The postal facility also gave the Club a public image boost. As the first post office branch in the Philippines, it attracted media attention. It was featured in the Philippine Herald, a major broadsheet, in its 21 June 1968 issue. It also merited space in the December 1968 issue of The Rotarian, the official magazine of Rotary International. As early as then, RC Makati was making waves as a club to watch.
It was on this year that the Club set in motion a wide-ranging program in vocational service designed to uplift lives through skills training, job placement assistance and entrepreneurship.
Its initial salvo in this department was a multi-faceted livelihood and training program for the residents of Barrio Pinagkaisahan, one of the smaller barrios (now called barangay) of Makati. With Bert Montinola as chairman, the Club partnered with the Philippine Rural Reconstruction Movement (PRRM) for a project that offered classes in dressmaking, embroidery, bamboo craft and mushroom culture. With the skills they acquired, the participants embarked on ventures that generated income for their families, thus decreasing their dependence on government dole-outs and building their self esteem.
The year also saw the initiation of a waitering class for jobless out-of-school youth in Barrio Pio del Pilar, also in Makati. Under this project chaired by Bec Panlilio, trainees learned the basics of waiting on tables, serving food and drinks, and attending to the needs of customers, skills that equipped them for jobs in hotels and restaurants.

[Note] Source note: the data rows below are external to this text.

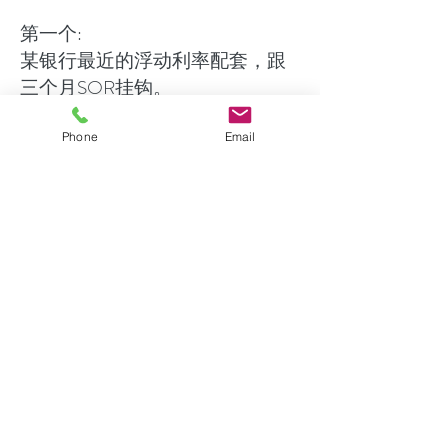
第一个:
某银行最近的浮动利率配套，跟
三个月SOR挂钩。
利率计算公式: 三个月
SOR+0.65。没有锁定期。
Phone
Email
用目前的三个月SOR计算，利率
1.38%.
一百万的房子，贷款80万，贷30
年，每个月还贷
2714
。
第二个：
某银行最近的浮动利率配套，跟
一个月SIBOR挂钩。
利率计算公式: 一个月
SIBOR+0.65。两年锁定期。
用目前的一个月SIBOR计算，利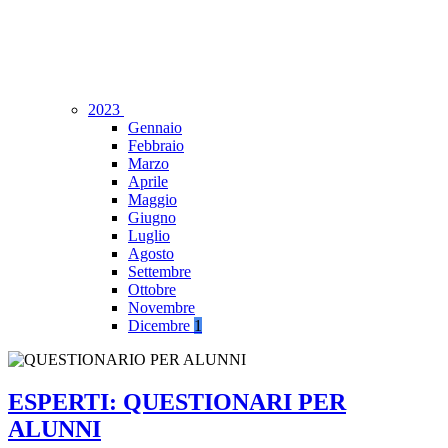
2023
Gennaio
Febbraio
Marzo
Aprile
Maggio
Giugno
Luglio
Agosto
Settembre
Ottobre
Novembre
Dicembre
1
ESPERTI: QUESTIONARI PER
ALUNNI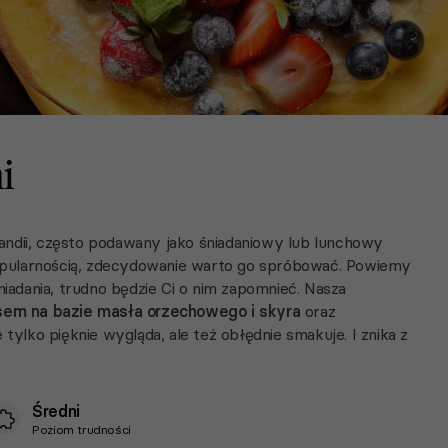
i
andii, często podawany jako śniadaniowy lub lunchowy
 popularnością, zdecydowanie warto go spróbować. Powiemy
niadania, trudno będzie Ci o nim zapomnieć. Nasza
em na bazie masła orzechowego i skyra
oraz
tylko pięknie wygląda, ale też obłędnie smakuje. I znika z
Średni
Poziom trudności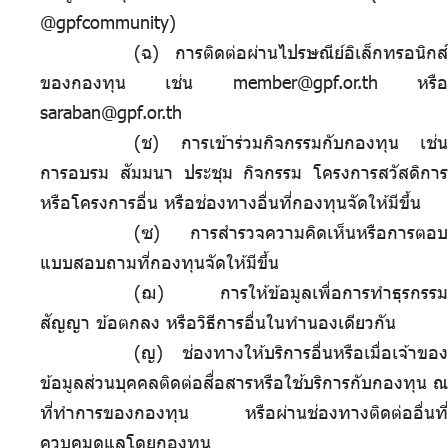
@gpfcommunity)
(ฉ) การติดต่อผ่านไปรษณีย์อิเล็กทรอนิกส์
ของกองทุน เช่น member@gpf.or.th หรือ
saraban@gpf.or.th
(ช) การเข้าร่วมกิจกรรมกับกองทุน เช่น
การอบรม สัมมนา ประชุม กิจกรรม โครงการสวัสดิการ
หรือโครงการอื่น หรือช่องทางอื่นที่กองทุนจัดให้มีขึ้น
(ซ) การสำรวจความคิดเห็นหรือการตอบ
แบบสอบถามที่กองทุนจัดให้มีขึ้น
(ฌ) การให้ข้อมูลเพื่อการทำธุรกรรม
สัญญา ข้อตกลง หรือวิธีการอื่นในทำนองเดียวกัน
(ญ) ช่องทางให้บริการอื่นหรือเมื่อเจ้าของ
ข้อมูลส่วนบุคคลติดต่อสื่อสารหรือใช้บริการกับกองทุน ณ
ที่ทำการของกองทุน หรือผ่านช่องทางติดต่ออื่นที่
ควบคุมดูแลโดยกองทุน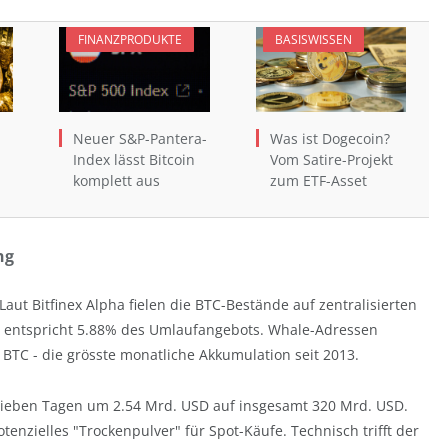
FINANZPRODUKTE
BASISWISSEN
Neuer S&P-Pantera-
Was ist Dogecoin?
Index lässt Bitcoin
Vom Satire-Projekt
komplett aus
zum ETF-Asset
ng
 Laut Bitfinex Alpha fielen die BTC-Bestände auf zentralisierten
as entspricht 5.88% des Umlaufangebots. Whale-Adressen
BTC - die grösste monatliche Akkumulation seit 2013.
ieben Tagen um 2.54 Mrd. USD auf insgesamt 320 Mrd. USD.
otenzielles "Trockenpulver" für Spot-Käufe. Technisch trifft der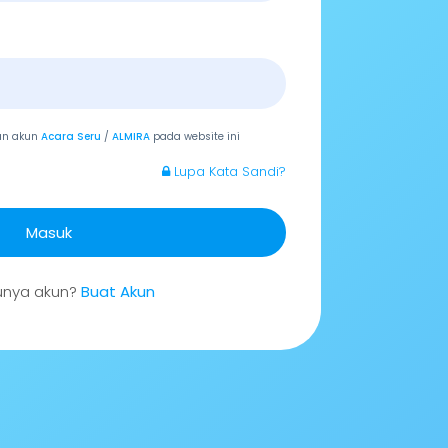
an akun
Acara Seru
/
ALMIRA
pada website ini
Lupa Kata Sandi?
Masuk
unya akun?
Buat Akun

The project ushered in a wave of training programs in waitering in later years.
The sixties were a golden period for Philippine agriculture with the development of the much celebrated “miracle rice,” a variety that yielded bumper harvests not seen before. As Filipino farmers basked in their fortune, their counterparts in Indonesia were suffering from poor yields. In response to a request from Indonesia, RC Makati shipped a donation of 40 sacks of the so-called “miracle rice” to Indonesia for planting by Indonesian farmers. The donation helped the farmers recover their losses and get back on their feet, thus saving their country’s ailing rice industry.